Example of a 3-node configuration, tuned:

odl-cluster-data {
  akka {
    loglevel = ""
    remote {
      netty.tcp {
        hostname = "odl1.region.customer.com"
        port = 2550
      },
      use-passive-connections = off
    }
    actor {
      debug {
        autoreceive = on
        lifecycle = on
        unhandled = on
        fsm = on
        event-stream = on
      }
    }
    cluster {
      seed-nodes = [
        "akka.tcp://opendaylight-cluster-data@odl1.region.customer.com:2550", 
        "akka.tcp://opendaylight-cluster-data@odl2.region.customer.com:2550", 
        "akka.tcp://opendaylight-cluster-data@odl3.region.customer.com:2550"
      ]
      seed-node-timeout = 15s
      roles = ["member-1"]
    }
    persistence {
      journal-plugin-fallback {
        circuit-breaker {
          max-failures = 10
          call-timeout = 90s
          reset-timeout = 30s
        }
        recovery-event-timeout = 90s
      }
      snapshot-store-plugin-fallback {
        circuit-breaker {
          max-failures = 10
          call-timeout = 90s
          reset-timeout = 30s
        }
        recovery-event-timeout = 90s
      }
    }
  }
}

Goals for org.opendaylight.controller.cluster.datastore.cfg:

This is a HOCON-style config file, so subsequent entries replace earlier entries.
The goal here is to significantly reduce the race-condition that is present when starting all members of a cluster, and the race-condition any freshly restarted or "cleaned" member has when rejoining.

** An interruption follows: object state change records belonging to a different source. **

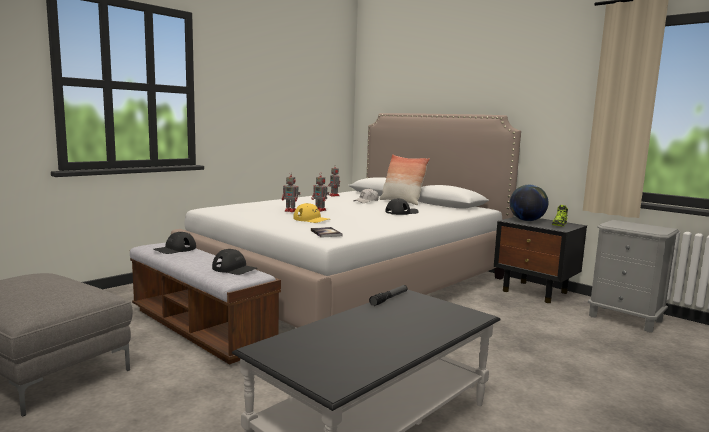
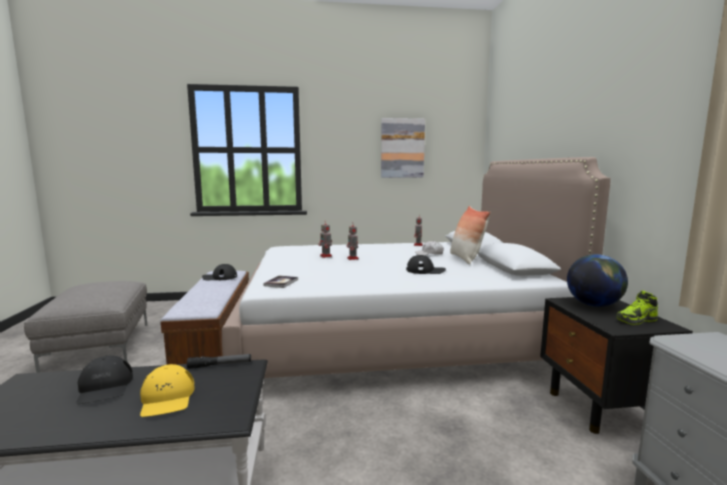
camera: 40 degrees right, 0 degrees up
(234, 269) = (204, 301): black cap -> black cap (105, 387)
(292, 95) = (402, 148): none -> picture
(311, 219) = (317, 267): yellow cap -> yellow cap (167, 398)

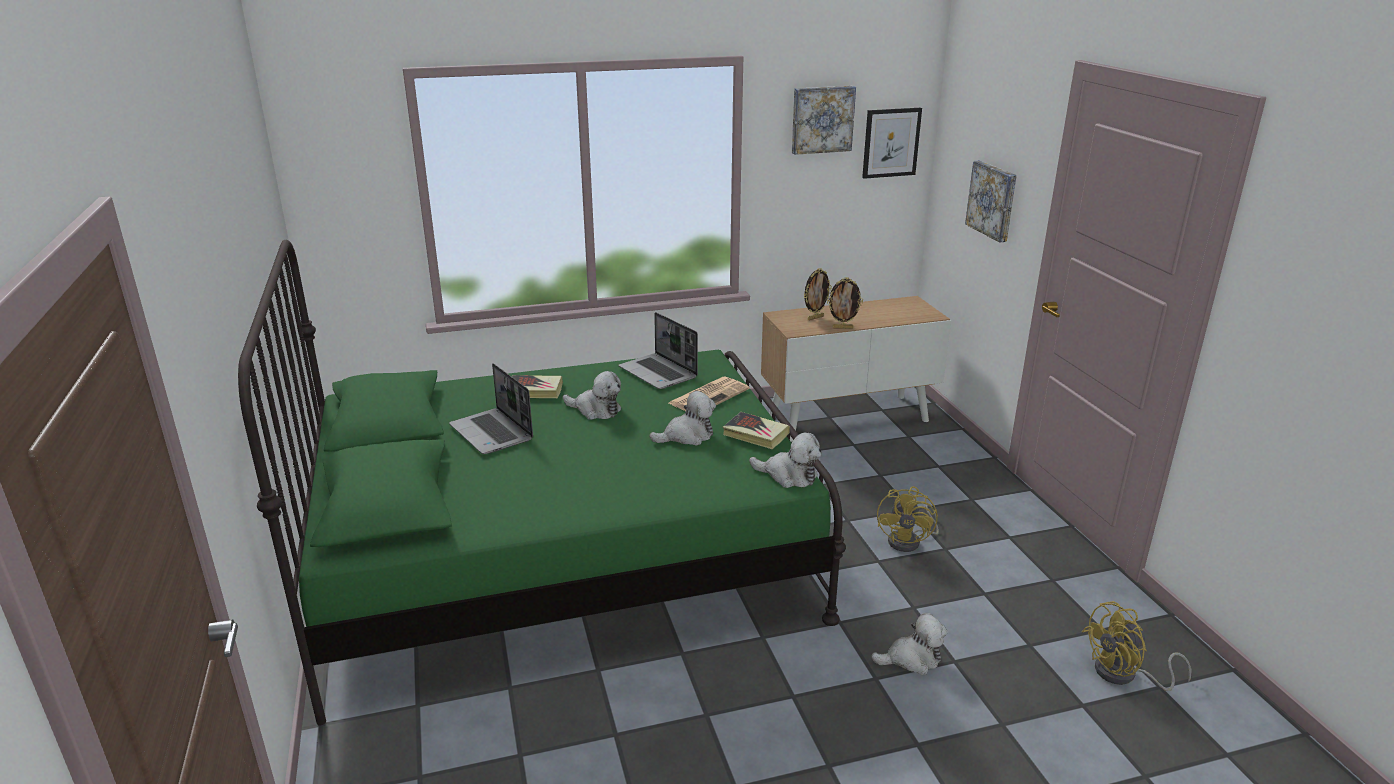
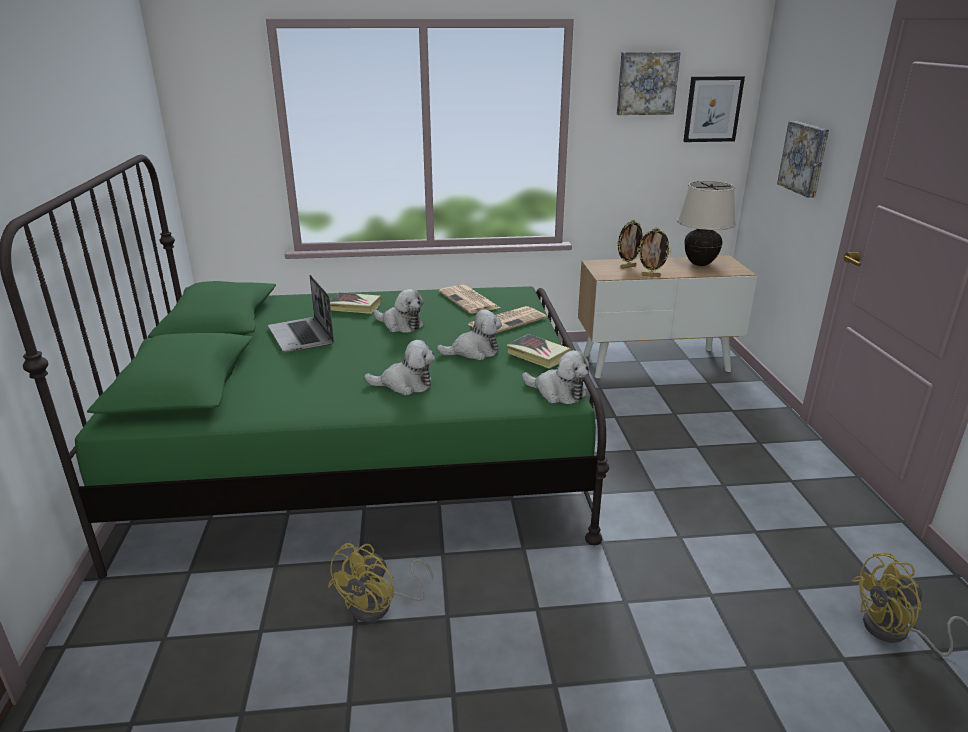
camera: 10 degrees right, 0 degrees up
(659, 373) = (469, 300): laptop -> newspaper
(890, 309) = (700, 264): none -> beige table lamp
(909, 541) = (689, 474): yellow fan -> yellow fan (380, 606)
(911, 659) = (666, 587): plush toy -> plush toy (405, 384)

### Note: Some sites use batch-size of 1, not reflecting that here###
persistent-actor-restart-min-backoff-in-seconds=10
persistent-actor-restart-max-backoff-in-seconds=40
persistent-actor-restart-reset-backoff-in-seconds=20
shard-transaction-commit-timeout-in-seconds=120
shard-isolated-leader-check-interval-in-millis=30000
operation-timeout-in-seconds=120

Goals for module-shards.conf:

Name which members retain copies of which data shards.
These shard name fields are the 'friendly" names assigned to the explicit namespaces in the modules.conf.
In a K8S/Swarm environment, it's easiest to keep this identical on all members. Unique shard replication (or isolation) strategies are for another document/discussion, and require non-trivial planning.

module-shards = [
    {
        name = "default"
        shards = [
            {
                name="default"
                replicas = [
                    "member-1"
                    "member-2"
                    "member-3"
                ]
            }
        ]
    },
    {
        name = "topology"
        shards = [
            {
                name="topology"
                replicas = [
                    "member-1"
                    "member-2"
                    "member-3"
                    ]
            }
        ]
    },
    {
        name = "inventory"
        shards = [
            {
                name="inventory"
                replicas = [
                    "member-1"
                    "member-2"
                    "member-3"
                    ]
            }
        ]
    },
]

...thus, for example, it would be legitimate to have a single simple entry that ONLY includes "default" if desired.  Thus there would only be default-config and default-operational, plus some of the auto-created shards.